Concrètement que va changer l’I.A. ?

Les individus vont évoluer dans des environnements de travail beaucoup plus proactifs, capables de prédire à partir des comportements d’usage. Par exemple, si tous les lundis, un cadre a une réunion avec des parties prenantes, l’IA va lui sortir les indicateurs nécessaires tous les lundis matin. Elle ne va pas se substituer à l’humain, mais elle va lui apporter un plus. Comme il y a des compléments alimentaires, l’IA va fournir des compléments informationnels.

 

Dans votre étude, vous notez qu’en matière de transformation digitale, les entreprises ont pris des décisions individuelles ou partielles, mais qu’elles manquent d’une vision globale. Quelle devrait-elle être ?

Il va falloir mettre le collaborateur au centre de la transformation digitale. C’est essentiel car on a eu une approche centrée sur la technologie, puis une autre centrée sur le client… C’est maintenant autour du salarié qu’il faut la promouvoir. Richard Branson disait que "si on prend soin de ses employés, ils prennent soin des clients". L’essentiel sera d’avoir des collaborateurs épanouis dans l’espace de travail. 61% des salariés que nous avons interrogés disent que tous les bugs, problèmes techniques… ont un impact négatif sur eux. 84% pensent qu’augmenter la productivité des salariés est une priorité forte, voire critique.

 

On parle de plus en plus de mode agile, d’équipe projets... Est-ce que les outils informatiques sont aujourd’hui au niveau. N’imposent-ils pas toujours leur manière de travailler ?

Les choses sont en train de changer. Longtemps, on a parlé d’une nouvelle race de DSI pour dire qu’il fallait des DSI au centre de l’entreprise pour la changer. C’est en train de changer sous l’influence d’innovations technologiques. Chez Dell, nous avons développé la "unified workplace". Avant, 80% du temps d’un DSI était utilisé pour la maintenance, le support… Aujourd’hui, on propose des solutions pour les libérer de ce temps-là. Ce temps récupéré peut servir à s’occuper vraiment de la transformation digitale. Un quart des entreprises utilisent une partie des fonds de la DSI pour assurer sa transformation numérique. Le DSI a une occasion de retrouver une légitimité forte, en accompagnant cette transformation et en agissant pour qu’elle se fasse en toute sécurité.

 

Comment embarquer toutes les générations dans ce mouvement, certaines étant plus à l’aise que d’autres ?
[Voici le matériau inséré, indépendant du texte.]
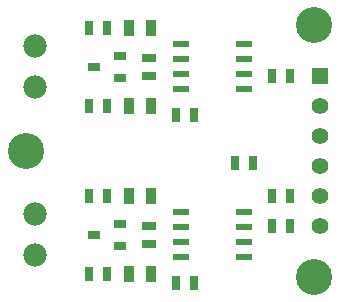
<source format=gts>
%FSLAX46Y46*%
G04 Gerber Fmt 4.6, Leading zero omitted, Abs format (unit mm)*
G04 Created by KiCad (PCBNEW (2014-07-09 BZR 4988)-product) date Wed 13 Aug 2014 10:14:38 AM PDT*
%MOMM*%
G01*
G04 APERTURE LIST*
%ADD10C,0.050000*%
%ADD11R,1.397000X1.397000*%
%ADD12C,1.397000*%
%ADD13R,0.889000X1.397000*%
%ADD14R,1.143000X0.635000*%
%ADD15R,0.635000X1.143000*%
%ADD16C,1.968500*%
%ADD17R,1.000760X0.800100*%
%ADD18R,1.399540X0.599440*%
%ADD19C,3.048000*%
G04 APERTURE END LIST*
D10*
D11*
X129540000Y-95250000D03*
D12*
X129540000Y-97790000D03*
X129540000Y-100330000D03*
X129540000Y-102870000D03*
X129540000Y-105410000D03*
X129540000Y-107950000D03*
D13*
X115252500Y-91186000D03*
X113347500Y-91186000D03*
X113347500Y-97790000D03*
X115252500Y-97790000D03*
D14*
X115062000Y-93726000D03*
X115062000Y-95250000D03*
D13*
X115252500Y-105410000D03*
X113347500Y-105410000D03*
X113347500Y-112014000D03*
X115252500Y-112014000D03*
D14*
X115062000Y-107950000D03*
X115062000Y-109474000D03*
D15*
X117348000Y-98552000D03*
X118872000Y-98552000D03*
X117348000Y-112776000D03*
X118872000Y-112776000D03*
X109982000Y-91186000D03*
X111506000Y-91186000D03*
X109982000Y-97790000D03*
X111506000Y-97790000D03*
X109982000Y-105410000D03*
X111506000Y-105410000D03*
X109982000Y-112014000D03*
X111506000Y-112014000D03*
D16*
X105410000Y-92738000D03*
X105410000Y-96238000D03*
X105410000Y-106962000D03*
X105410000Y-110462000D03*
D15*
X122301000Y-102616000D03*
X123825000Y-102616000D03*
X125476000Y-107950000D03*
X127000000Y-107950000D03*
X125476000Y-105410000D03*
X127000000Y-105410000D03*
X125476000Y-95250000D03*
X127000000Y-95250000D03*
D17*
X110406180Y-94488000D03*
X112605820Y-93535500D03*
X112605820Y-95440500D03*
X110406180Y-108712000D03*
X112605820Y-107759500D03*
X112605820Y-109664500D03*
D18*
X123063000Y-92583000D03*
X117729000Y-92583000D03*
X123063000Y-93853000D03*
X123063000Y-95123000D03*
X123063000Y-96393000D03*
X117729000Y-93853000D03*
X117729000Y-95123000D03*
X117729000Y-96393000D03*
X123063000Y-106807000D03*
X117729000Y-106807000D03*
X123063000Y-108077000D03*
X123063000Y-109347000D03*
X123063000Y-110617000D03*
X117729000Y-108077000D03*
X117729000Y-109347000D03*
X117729000Y-110617000D03*
D19*
X129032000Y-90932000D03*
X129032000Y-112268000D03*
X104648000Y-101600000D03*
M02*

</source>
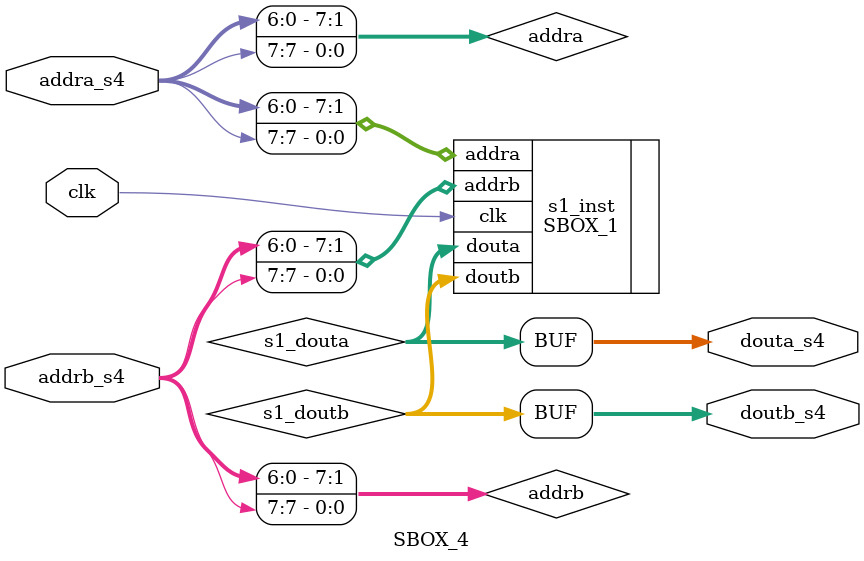
<source format=v>
`timescale 1ns / 1ps


module SBOX_4(
    input         clk,               // Clock signal
    input   [7:0] addra_s4,       // Address for port A
    input   [7:0] addrb_s4,       // Address for port B
    output  [7:0] douta_s4,      // Data output for port A
    output  [7:0] doutb_s4 
    );
    
     wire [7:0] s1_douta, 
                s1_doutb, 
                addra, 
                addrb;
                
     // Instantiate SBOX1
    SBOX_1 s1_inst (
        .clk(clk),                
        .addra(addra),            
        .addrb(addrb),           
        .douta(s1_douta),         
        .doutb(s1_doutb)          
    );
   
  assign  addra = {addra_s4[6:0],addra_s4[7]} ;
  assign  addrb = {addrb_s4[6:0],addrb_s4[7]} ;
  
  assign douta_s4 = s1_douta;
  assign doutb_s4 = s1_doutb;
  
  
   
endmodule

</source>
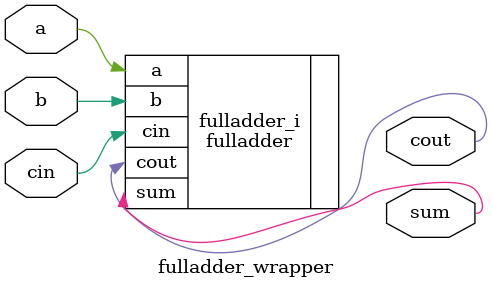
<source format=v>
`timescale 1 ps / 1 ps

module fulladder_wrapper
   (a,
    b,
    cin,
    cout,
    sum);
  input a;
  input b;
  input cin;
  output cout;
  output [0:0]sum;

  wire a;
  wire b;
  wire cin;
  wire cout;
  wire [0:0]sum;

  fulladder fulladder_i
       (.a(a),
        .b(b),
        .cin(cin),
        .cout(cout),
        .sum(sum));
endmodule

</source>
Ce n’est pas le plus simple, tant les habitudes et les besoins sont différents. Les X ont encore un fonctionnement très verticaux et se réfèrent à des documents. Pour se former, ils vont consulter un livre blanc. Les Y sont plus orientés vidéos/SMS : ils se forment en regardant des vidéos sur YouTube dans leur coin, sans rien demander à personne. Et les Z qui arrivent préfèrent les réseaux sociaux et veulent un manager qui ait un fort "learnership", c’est-à-dire capable de les accompagner dans leur montée en compétences. La transformation digitale doit aussi réussir à faire cohabiter et travailler ensemble tous ces gens très différents.